Collected data:

---

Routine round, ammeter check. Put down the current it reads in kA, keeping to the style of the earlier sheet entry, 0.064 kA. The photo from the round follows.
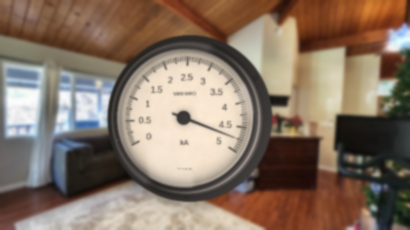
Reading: 4.75 kA
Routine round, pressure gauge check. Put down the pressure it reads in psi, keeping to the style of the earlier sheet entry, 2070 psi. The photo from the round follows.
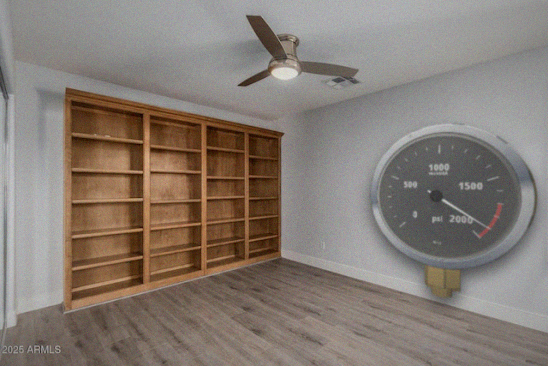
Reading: 1900 psi
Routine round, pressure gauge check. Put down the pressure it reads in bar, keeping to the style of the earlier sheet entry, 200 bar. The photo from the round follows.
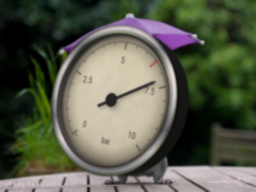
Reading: 7.25 bar
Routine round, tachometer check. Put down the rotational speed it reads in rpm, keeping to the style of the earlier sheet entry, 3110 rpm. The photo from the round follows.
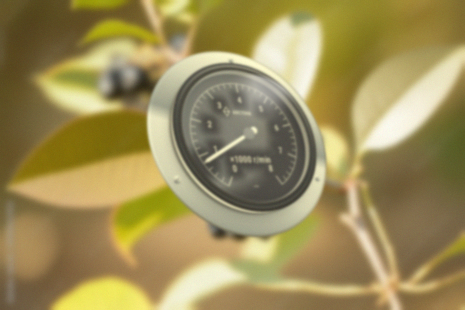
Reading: 800 rpm
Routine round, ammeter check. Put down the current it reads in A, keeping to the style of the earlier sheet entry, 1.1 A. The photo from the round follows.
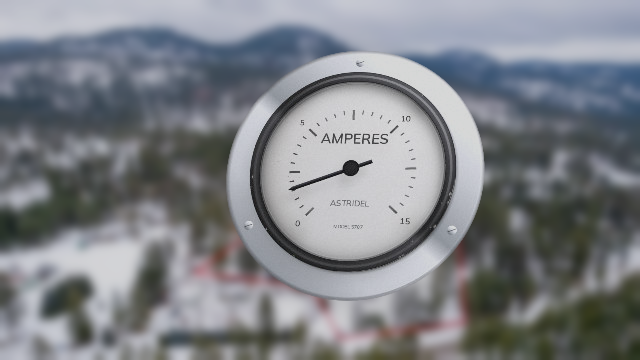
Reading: 1.5 A
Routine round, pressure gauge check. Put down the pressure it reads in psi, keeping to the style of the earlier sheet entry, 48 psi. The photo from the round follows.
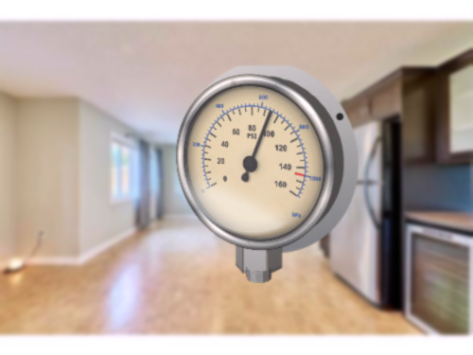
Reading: 95 psi
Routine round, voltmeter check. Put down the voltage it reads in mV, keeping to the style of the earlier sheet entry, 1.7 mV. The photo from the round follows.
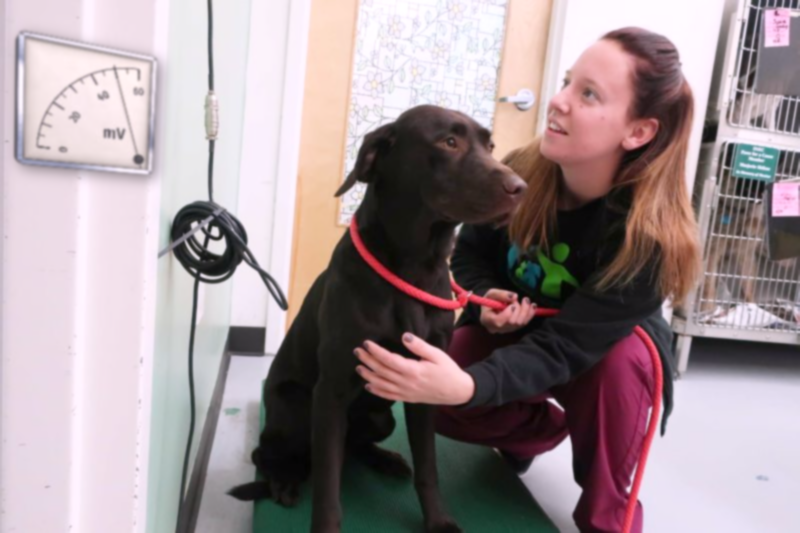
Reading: 50 mV
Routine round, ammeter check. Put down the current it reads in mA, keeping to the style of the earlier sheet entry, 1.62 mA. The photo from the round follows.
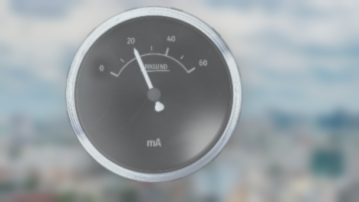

---

Copy out the stretch of the data above from the line that contains "2070 psi. The photo from the round follows." through the line that contains "Reading: 50 mV", leaving out the pictures.

*Solution*.
Routine round, pressure gauge check. Put down the pressure it reads in psi, keeping to the style of the earlier sheet entry, 2070 psi. The photo from the round follows.
Reading: 1900 psi
Routine round, pressure gauge check. Put down the pressure it reads in bar, keeping to the style of the earlier sheet entry, 200 bar. The photo from the round follows.
Reading: 7.25 bar
Routine round, tachometer check. Put down the rotational speed it reads in rpm, keeping to the style of the earlier sheet entry, 3110 rpm. The photo from the round follows.
Reading: 800 rpm
Routine round, ammeter check. Put down the current it reads in A, keeping to the style of the earlier sheet entry, 1.1 A. The photo from the round follows.
Reading: 1.5 A
Routine round, pressure gauge check. Put down the pressure it reads in psi, keeping to the style of the earlier sheet entry, 48 psi. The photo from the round follows.
Reading: 95 psi
Routine round, voltmeter check. Put down the voltage it reads in mV, keeping to the style of the earlier sheet entry, 1.7 mV. The photo from the round follows.
Reading: 50 mV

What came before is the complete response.